Collaborate con i governi locali per migliorare le filiere di cacao, caffè, quinoa, platano e manioca: quali risultati state ottenendo?
«Affianchiamo organizzazioni che producono caffè da decenni: anche in questo caso abbiamo coinvolto i giovani, facendoli partecipare a corsi di formazione e programmi di certificazione internazionali. Per le donne abbiamo promosso progetti di micro imprenditoria giovanile, grazie ai quali sono nate imprese già produttive: l’obiettivo è riportare i consumatori a bere il caffè “tradizionale” e non solo quello solubile. Le organizzazioni con cui lavoriamo stanno già esportando caffè tostato nei mercati europei e soprattutto negli Stati Uniti. Anche le barrette di cacao prodotte da alcune delle realtà che appoggiamo stanno sbarcando un po’ in tutto il mondo».
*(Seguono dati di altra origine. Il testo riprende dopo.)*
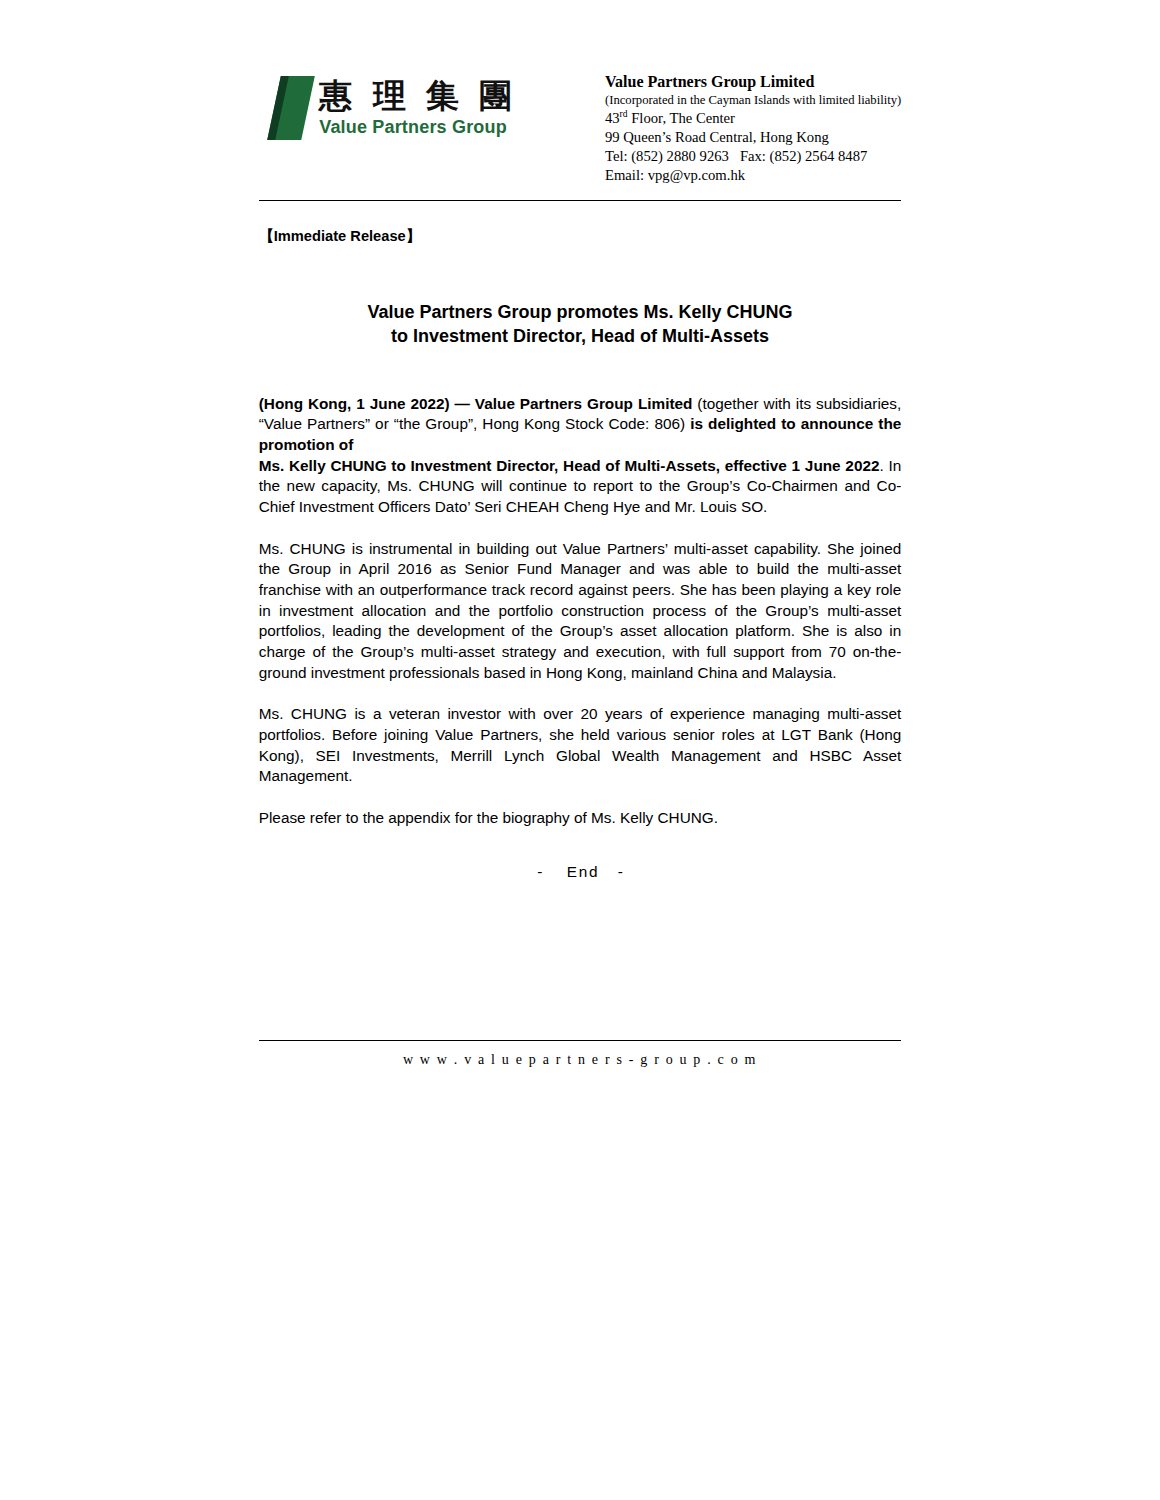惠 理 集 團
Value Partners Group
Value Partners Group Limited
(Incorporated in the Cayman Islands with limited liability)
43rd Floor, The Center
99 Queen’s Road Central, Hong Kong
Tel: (852) 2880 9263 Fax: (852) 2564 8487
Email: vpg@vp.com.hk
【Immediate Release】
Value Partners Group promotes Ms. Kelly CHUNG
to Investment Director, Head of Multi-Assets
(Hong Kong, 1 June 2022) — Value Partners Group Limited (together with its subsidiaries, “Value Partners” or “the Group”, Hong Kong Stock Code: 806) is delighted to announce the promotion of
Ms. Kelly CHUNG to Investment Director, Head of Multi-Assets, effective 1 June 2022. In the new capacity, Ms. CHUNG will continue to report to the Group’s Co-Chairmen and Co-Chief Investment Officers Dato’ Seri CHEAH Cheng Hye and Mr. Louis SO.
Ms. CHUNG is instrumental in building out Value Partners’ multi-asset capability. She joined the Group in April 2016 as Senior Fund Manager and was able to build the multi-asset franchise with an outperformance track record against peers. She has been playing a key role in investment allocation and the portfolio construction process of the Group’s multi-asset portfolios, leading the development of the Group’s asset allocation platform. She is also in charge of the Group’s multi-asset strategy and execution, with full support from 70 on-the-ground investment professionals based in Hong Kong, mainland China and Malaysia.
Ms. CHUNG is a veteran investor with over 20 years of experience managing multi-asset portfolios. Before joining Value Partners, she held various senior roles at LGT Bank (Hong Kong), SEI Investments, Merrill Lynch Global Wealth Management and HSBC Asset Management.
Please refer to the appendix for the biography of Ms. Kelly CHUNG.
- End -
w w w . v a l u e p a r t n e r s - g r o u p . c o m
Lo scorso agosto il 60% degli ecuadoriani ha votato lo stop alle trivellazioni petrolifere nel Parco nazionale Yasuní, ma ora il presidente ha proposto una moratoria per continuare l’estrazione: quanto è centrale in Ecuador la questione ambientale?
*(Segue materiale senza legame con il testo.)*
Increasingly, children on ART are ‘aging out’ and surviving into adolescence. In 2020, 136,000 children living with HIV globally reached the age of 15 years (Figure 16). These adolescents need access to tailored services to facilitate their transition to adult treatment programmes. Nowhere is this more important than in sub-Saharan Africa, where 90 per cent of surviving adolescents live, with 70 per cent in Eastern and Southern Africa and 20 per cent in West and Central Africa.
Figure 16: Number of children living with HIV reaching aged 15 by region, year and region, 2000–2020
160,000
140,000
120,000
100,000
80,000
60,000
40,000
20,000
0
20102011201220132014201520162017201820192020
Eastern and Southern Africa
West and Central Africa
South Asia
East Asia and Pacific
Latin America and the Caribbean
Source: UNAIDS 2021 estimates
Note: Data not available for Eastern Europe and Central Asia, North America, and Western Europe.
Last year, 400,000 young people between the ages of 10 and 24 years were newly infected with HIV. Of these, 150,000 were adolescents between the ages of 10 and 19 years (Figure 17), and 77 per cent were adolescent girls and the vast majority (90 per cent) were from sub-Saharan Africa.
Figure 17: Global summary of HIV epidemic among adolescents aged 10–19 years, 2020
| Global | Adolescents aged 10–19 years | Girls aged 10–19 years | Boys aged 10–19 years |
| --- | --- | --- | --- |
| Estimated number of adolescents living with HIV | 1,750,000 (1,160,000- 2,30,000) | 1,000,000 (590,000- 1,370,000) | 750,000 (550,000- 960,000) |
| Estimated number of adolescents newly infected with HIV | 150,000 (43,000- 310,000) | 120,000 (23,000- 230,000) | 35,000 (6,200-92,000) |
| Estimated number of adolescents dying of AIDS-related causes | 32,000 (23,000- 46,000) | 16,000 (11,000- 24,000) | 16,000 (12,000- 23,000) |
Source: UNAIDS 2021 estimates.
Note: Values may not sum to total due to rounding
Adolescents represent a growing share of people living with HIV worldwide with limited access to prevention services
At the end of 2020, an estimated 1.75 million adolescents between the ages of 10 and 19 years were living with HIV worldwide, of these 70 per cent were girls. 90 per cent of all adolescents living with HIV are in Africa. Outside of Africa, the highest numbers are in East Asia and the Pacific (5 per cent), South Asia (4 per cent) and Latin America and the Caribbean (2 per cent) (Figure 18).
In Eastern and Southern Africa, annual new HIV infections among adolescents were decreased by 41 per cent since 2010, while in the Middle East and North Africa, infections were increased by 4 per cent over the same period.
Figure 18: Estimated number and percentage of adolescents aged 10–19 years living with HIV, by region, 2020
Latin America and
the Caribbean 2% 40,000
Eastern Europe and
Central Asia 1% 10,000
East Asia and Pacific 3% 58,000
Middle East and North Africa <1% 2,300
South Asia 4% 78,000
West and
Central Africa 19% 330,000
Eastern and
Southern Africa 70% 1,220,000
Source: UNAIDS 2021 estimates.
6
«Yasuní è un’area di un’importanza ecologica straordinaria e uno dei luoghi con la maggiore biodiversità del pianeta, dove vivono popolazioni non contaminate. Ai tempi dell’ex presidente Correa, si era parlato della disponibilità dell’Ecuador a rinunciare ai pozzi di petrolio, per difendere l’ambiente, in cambio di aiuti internazionali, ma alla fine i donatori non si trovarono e l’esperimento fallì. Così si è cominciato a estrarre il petrolio. Il referendum prevede – in tempi non ben precisati – di non realizzare più attività di esplorazione o perforazione di nuovi pozzi, e di smantellare gli impianti operando una rigenerazione ambientale. Subito dopo la vittoria del “sì”, tuttavia, il predecessore di Noboa, Guillermo Lasso, memore degli investimenti milionari fatti, stava già cercando delle alternative per continuare a estrarre. E ora il presidente propone stato attuale, l’economia del Paese non può fare a meno del petrolio, per cui l’obiettivo è quello di riattivare il settore per aumentare la produzione a mezzo milione di barili al giorno. Con buona pace dell’ambiente».